Since the "H" in "HN" stands for Hacker, and since a sizable fraction of the people who are up in arms about Google Reader have Twitter profiles that say hacker (and we all know, even before reading their blog posts, that every single one of these people do indeed have Twitter profiles, and they are entrepreneurs also, and they're thinking about their next pivot, and they certainly have an opinion on NodeJS versus Clojure even though they've never written code on either platform, and yeah, they're attached to their Twitter feed but dontcha-know-it's-just-not-the-same-thing as Google Reader and now give me what is rightfully mine dammit, I used your service and you owe me in perpetuity!), let me remind people what the H-word used to stand for.
A hacker would not whine about missing code. Hackers see missing code as an opportunity to build. /EOT
It's not like Google Reader was a particularly inspired service that's difficult to replicate.
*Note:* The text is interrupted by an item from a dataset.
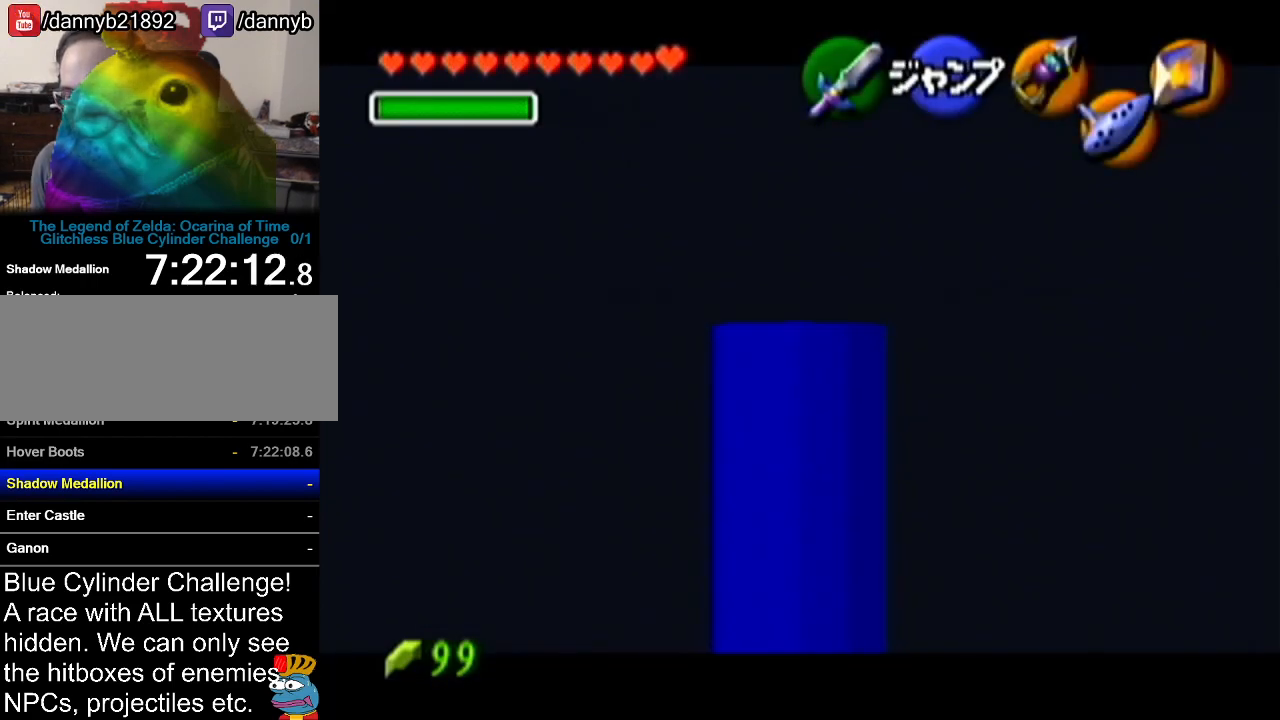
{"buttons": ["Z"], "left_stick": "down", "events": []}
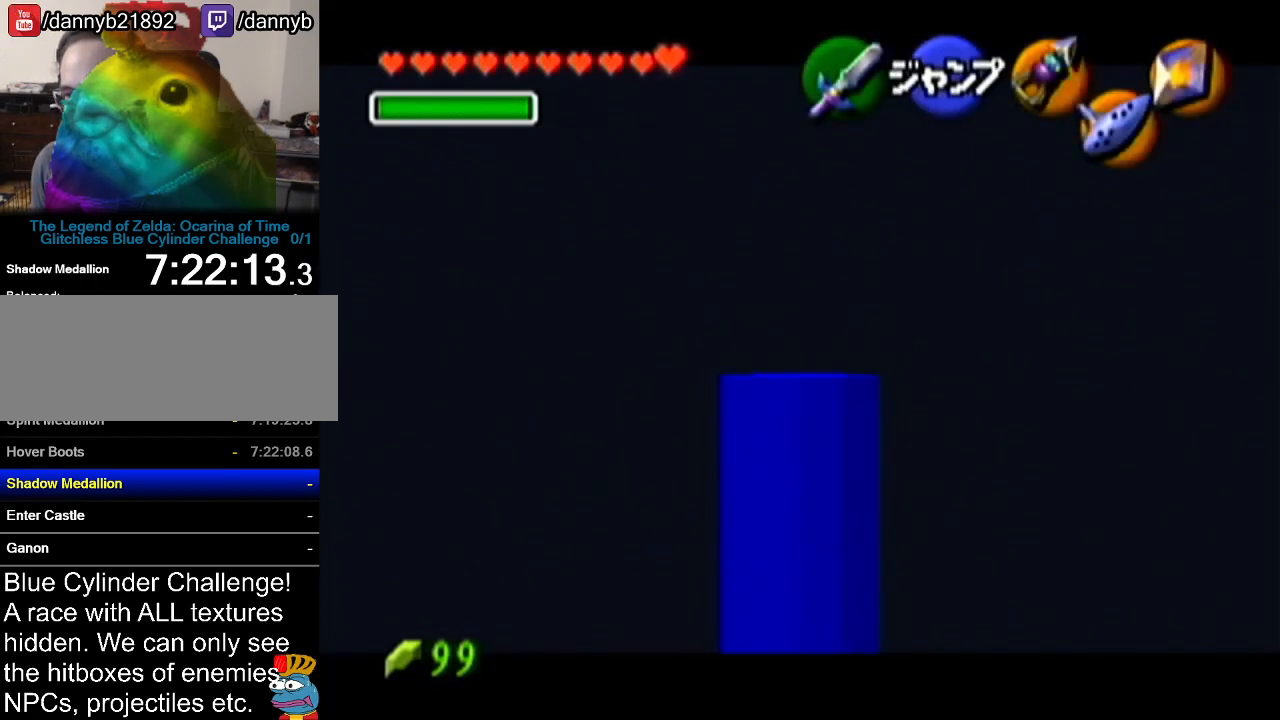
{"buttons": ["Z"], "left_stick": "down", "events": []}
It's certainly a nice service, especially because it kept track of what you had seen across multiple platforms, but it'd be a reach to claim that there is any technical impediment for why someone else could not make an exact clone, minus the trademarked logos. As far as I can tell, Reader takes advantage of none of the proprietary machine learning techniques that are internal to Google. And it takes little advantage of Google's scale besides amortizing update detection across multiple users. Anyone with a web framework and a NoSQL data store has the exact same technology that powered Reader.
The area is probably not encumbered by Google's patents, and even if it were, Google is not going to initiate patent wars on small players in a niche they have willfully abandoned.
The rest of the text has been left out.